Pendant que ceci se passait dans les opérations de finances, les flots d’une immigration pauvre et misérable inondaient la colonie. Il n’y avait pas d’ouvrage, chez les anciens colons, pour toute cette population ainsi subitement transplantée dans un monde tout nouveau pour elle : ces nouveaux immigrants, de leur côté, n’avaient aucun moyen d’acheter les terres, aux prix fous que la spéculation y avait établis. Tout le capital flottant avait été absorbé par l’achat des terres, et, au lieu de circuler dans la colonie, était passé tout entier dans les mains des armateurs anglais qui avaient transporté aux terres australes ces masses d’immigrés dénués de tout.

Alors arrivèrent successivement la gêne, l’escompte usuraire, puis le sacrifice des propriétés, puis les banqueroutes. Les spéculateurs, qui avaient acheté, sans même les connaître, des terres situées au fond des forêts au prix extravagant de plusieurs livres sterling l’acre, ne pouvaient déjà plus réaliser un seul denier comptant de terres excellentes placées dans le voisinage de Sydney, même à des prix excessivement réduits.

La misère était telle que le gouvernement fut obligé de faire construire des abris pour les immigrants, et de nourrir ces malheureux pendant un temps assez considérable.

Telle était la situation de la Nouvelle-Galles du Sud, au moment où je sortais du bureau du brave capitaine McLean, pour chercher de l’emploi dans la ville de Sydney.

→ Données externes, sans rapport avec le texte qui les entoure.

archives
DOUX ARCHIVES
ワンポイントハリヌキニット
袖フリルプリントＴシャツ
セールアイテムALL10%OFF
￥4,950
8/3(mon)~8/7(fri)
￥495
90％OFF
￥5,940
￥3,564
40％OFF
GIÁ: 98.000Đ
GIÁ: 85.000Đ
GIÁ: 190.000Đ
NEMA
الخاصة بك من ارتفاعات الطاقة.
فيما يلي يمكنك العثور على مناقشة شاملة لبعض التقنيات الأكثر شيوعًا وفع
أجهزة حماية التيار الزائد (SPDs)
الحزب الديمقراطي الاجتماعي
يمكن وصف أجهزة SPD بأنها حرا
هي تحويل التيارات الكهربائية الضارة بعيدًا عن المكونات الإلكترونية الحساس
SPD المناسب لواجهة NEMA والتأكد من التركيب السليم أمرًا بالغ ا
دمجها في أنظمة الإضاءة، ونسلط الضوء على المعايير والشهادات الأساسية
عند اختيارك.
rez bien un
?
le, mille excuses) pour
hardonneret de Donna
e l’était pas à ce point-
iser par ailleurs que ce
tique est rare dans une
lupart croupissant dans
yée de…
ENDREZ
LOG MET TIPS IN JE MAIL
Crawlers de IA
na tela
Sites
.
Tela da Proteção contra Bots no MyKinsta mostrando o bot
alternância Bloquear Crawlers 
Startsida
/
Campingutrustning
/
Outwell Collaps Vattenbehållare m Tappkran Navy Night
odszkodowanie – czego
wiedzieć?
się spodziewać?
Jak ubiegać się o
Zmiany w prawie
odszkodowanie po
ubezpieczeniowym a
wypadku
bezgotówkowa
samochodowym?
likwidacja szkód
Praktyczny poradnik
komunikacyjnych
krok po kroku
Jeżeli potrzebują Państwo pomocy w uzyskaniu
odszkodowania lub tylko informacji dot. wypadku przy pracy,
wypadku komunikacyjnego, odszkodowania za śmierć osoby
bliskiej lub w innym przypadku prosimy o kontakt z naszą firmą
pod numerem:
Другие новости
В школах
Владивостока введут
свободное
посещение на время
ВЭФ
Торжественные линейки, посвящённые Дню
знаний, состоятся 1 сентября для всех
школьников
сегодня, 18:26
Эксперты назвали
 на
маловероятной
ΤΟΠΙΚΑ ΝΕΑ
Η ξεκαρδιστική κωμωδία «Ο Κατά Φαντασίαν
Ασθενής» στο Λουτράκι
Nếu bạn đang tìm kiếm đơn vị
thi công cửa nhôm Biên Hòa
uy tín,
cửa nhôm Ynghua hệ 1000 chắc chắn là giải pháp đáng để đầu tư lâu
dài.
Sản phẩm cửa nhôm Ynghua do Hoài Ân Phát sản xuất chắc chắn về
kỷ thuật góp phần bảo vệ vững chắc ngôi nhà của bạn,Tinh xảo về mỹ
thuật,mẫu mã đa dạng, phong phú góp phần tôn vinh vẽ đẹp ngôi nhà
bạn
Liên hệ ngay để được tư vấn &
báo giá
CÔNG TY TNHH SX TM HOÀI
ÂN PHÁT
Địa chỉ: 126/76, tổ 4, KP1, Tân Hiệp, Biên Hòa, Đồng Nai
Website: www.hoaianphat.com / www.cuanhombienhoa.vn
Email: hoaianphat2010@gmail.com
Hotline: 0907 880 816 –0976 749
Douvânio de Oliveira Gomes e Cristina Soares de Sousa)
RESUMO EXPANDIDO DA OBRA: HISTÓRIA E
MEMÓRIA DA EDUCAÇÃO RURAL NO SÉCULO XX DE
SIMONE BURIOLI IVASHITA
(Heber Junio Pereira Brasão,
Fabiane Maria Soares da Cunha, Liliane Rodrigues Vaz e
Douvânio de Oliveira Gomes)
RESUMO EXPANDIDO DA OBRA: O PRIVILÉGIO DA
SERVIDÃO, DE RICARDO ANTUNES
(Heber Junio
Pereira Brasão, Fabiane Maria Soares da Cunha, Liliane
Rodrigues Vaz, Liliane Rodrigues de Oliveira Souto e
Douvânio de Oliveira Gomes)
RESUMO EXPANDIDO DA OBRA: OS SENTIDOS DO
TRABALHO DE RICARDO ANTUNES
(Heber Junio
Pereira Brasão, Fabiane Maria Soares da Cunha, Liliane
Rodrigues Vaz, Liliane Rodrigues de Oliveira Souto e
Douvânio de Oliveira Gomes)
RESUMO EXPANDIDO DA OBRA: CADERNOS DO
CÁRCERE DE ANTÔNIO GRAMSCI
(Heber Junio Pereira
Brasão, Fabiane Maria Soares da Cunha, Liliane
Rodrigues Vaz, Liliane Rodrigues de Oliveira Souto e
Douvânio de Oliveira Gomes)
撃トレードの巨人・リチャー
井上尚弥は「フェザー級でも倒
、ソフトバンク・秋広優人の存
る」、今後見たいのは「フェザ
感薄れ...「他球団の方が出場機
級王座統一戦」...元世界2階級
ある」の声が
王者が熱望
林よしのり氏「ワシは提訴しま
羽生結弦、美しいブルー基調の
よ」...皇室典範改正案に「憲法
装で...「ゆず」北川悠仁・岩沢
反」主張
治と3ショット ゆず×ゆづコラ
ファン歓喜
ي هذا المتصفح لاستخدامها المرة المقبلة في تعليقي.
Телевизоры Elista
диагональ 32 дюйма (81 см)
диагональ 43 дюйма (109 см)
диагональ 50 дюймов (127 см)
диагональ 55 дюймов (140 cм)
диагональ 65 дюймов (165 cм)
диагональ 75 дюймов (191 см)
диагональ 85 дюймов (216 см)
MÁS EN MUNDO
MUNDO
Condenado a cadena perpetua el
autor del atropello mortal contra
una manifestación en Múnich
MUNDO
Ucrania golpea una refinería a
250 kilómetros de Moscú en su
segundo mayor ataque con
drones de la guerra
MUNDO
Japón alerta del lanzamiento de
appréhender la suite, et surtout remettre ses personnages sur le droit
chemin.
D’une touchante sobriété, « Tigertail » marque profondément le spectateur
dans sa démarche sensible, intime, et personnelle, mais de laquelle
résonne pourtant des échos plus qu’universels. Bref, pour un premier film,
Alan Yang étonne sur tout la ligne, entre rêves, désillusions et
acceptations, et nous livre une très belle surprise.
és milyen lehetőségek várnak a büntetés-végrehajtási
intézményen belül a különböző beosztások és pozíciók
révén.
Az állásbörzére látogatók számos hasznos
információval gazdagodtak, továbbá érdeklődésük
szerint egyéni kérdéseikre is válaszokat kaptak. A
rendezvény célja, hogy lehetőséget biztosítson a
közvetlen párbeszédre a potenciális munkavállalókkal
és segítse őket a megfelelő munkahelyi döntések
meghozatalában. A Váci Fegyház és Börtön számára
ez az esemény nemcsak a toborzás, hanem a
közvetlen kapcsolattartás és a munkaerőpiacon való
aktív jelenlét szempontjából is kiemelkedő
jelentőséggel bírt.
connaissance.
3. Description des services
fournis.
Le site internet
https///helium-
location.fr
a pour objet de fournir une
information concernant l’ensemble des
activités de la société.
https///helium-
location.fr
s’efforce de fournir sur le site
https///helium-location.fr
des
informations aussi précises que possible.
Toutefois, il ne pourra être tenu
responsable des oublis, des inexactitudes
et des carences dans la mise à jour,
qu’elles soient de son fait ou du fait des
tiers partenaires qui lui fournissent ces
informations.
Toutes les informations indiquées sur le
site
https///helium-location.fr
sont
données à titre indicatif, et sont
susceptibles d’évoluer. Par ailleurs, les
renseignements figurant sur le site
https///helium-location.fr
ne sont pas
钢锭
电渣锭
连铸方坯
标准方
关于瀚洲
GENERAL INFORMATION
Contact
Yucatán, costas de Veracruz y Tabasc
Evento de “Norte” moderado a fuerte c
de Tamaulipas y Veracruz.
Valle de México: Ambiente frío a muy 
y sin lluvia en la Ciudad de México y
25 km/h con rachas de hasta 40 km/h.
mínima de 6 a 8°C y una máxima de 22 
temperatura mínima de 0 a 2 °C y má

Les gens en quête de positions se coudoyaient dans les rues et dans les boutiques : les négociants et les industriels se voyaient assaillis par plus de solliciteurs que de chalands.

Pendant quinze jours, j’allai frapper aux portes et aux cœurs, heurté partout par des compétiteurs nécessiteux, sans pouvoir trouver la moindre chose à faire. J’avais d’abord cherché quelqu’emploi qui fût en rapport avec mes goûts et mes aptitudes, puis je m’étais rabattu sur des emplois moins acceptables, puis enfin je m’étais offert pour le premier emploi venu : mais tout avait été inutile.

Pendant ce temps, mes quelques pièces d’or et mes quelques schellings avaient disparu. Au bout de trois semaines, mon hôte, qui était cordonnier et qui commençait aussi lui à manquer d’ouvrage, me donna l’ordre de ne pas rester chez lui plus longtemps. Il était payé, et il savait que j’avais épuisé mes ressources.